Work instructions: In the post below about escaping to the library, how much snow fell on Montreal in the past 48 hours?

Text segment:
==================================================

Escape to the library

About 40 cm of snow fell on Montreal in the past 48 hours. I didn’t leave the house at all yesterday – I’d planned to, for personal satisfaction and a sense of productivity – but when I saw how hard the wind was blowing and how ceaseless the snowstorm was – I gave up.

Today, though, I had to get out.

The first step was to shovel a path to walk through, since my front walk was completely covered to knee height in snow. I did my best to clear a narrow space and then gave up. My neck was starting to hurt.

I took myself down to a local library which has been something of a haven for me these past few weeks. I used to study a lot at cafes, but now that I don’t have a steady income I don’t feel comfortable spending $6-10 for the privilege of renting a space at Starbucks for a couple hours. Plus, I have finally accepted the fact that cafes are not the most comfortable and peaceful work environments for me. There is always someone making too much noise, regardless of my headphones. So, the library it is.

==================================================

Records provided:
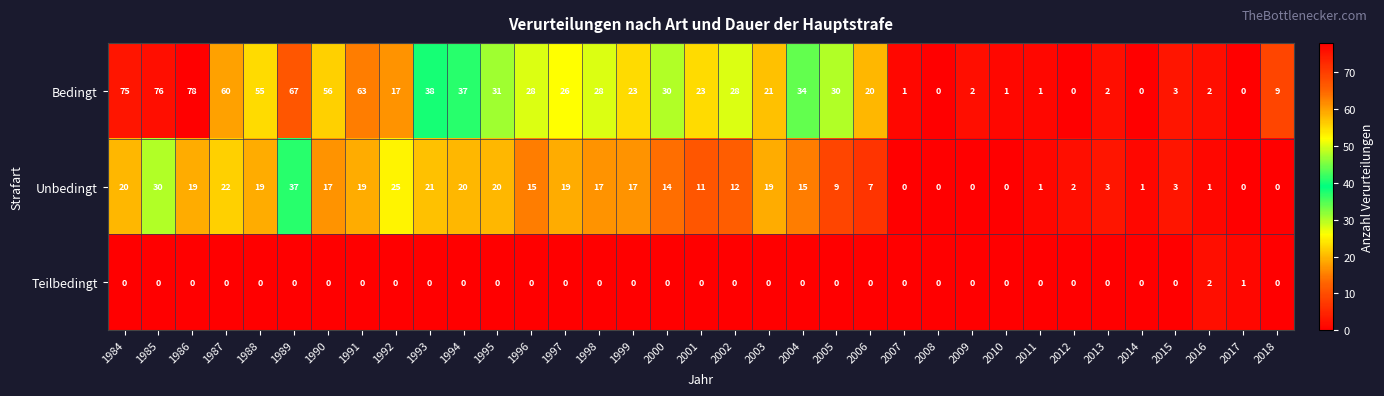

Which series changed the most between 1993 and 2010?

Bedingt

==================================================

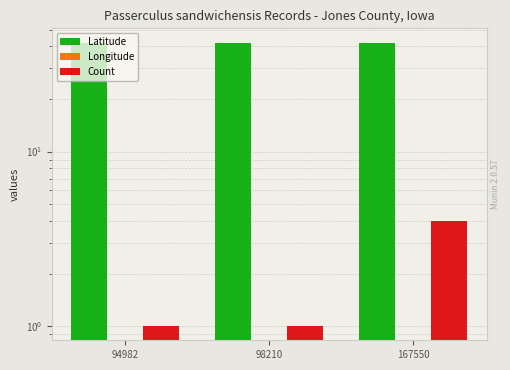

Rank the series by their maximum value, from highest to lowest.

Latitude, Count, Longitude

==================================================

Solution: About 40 cm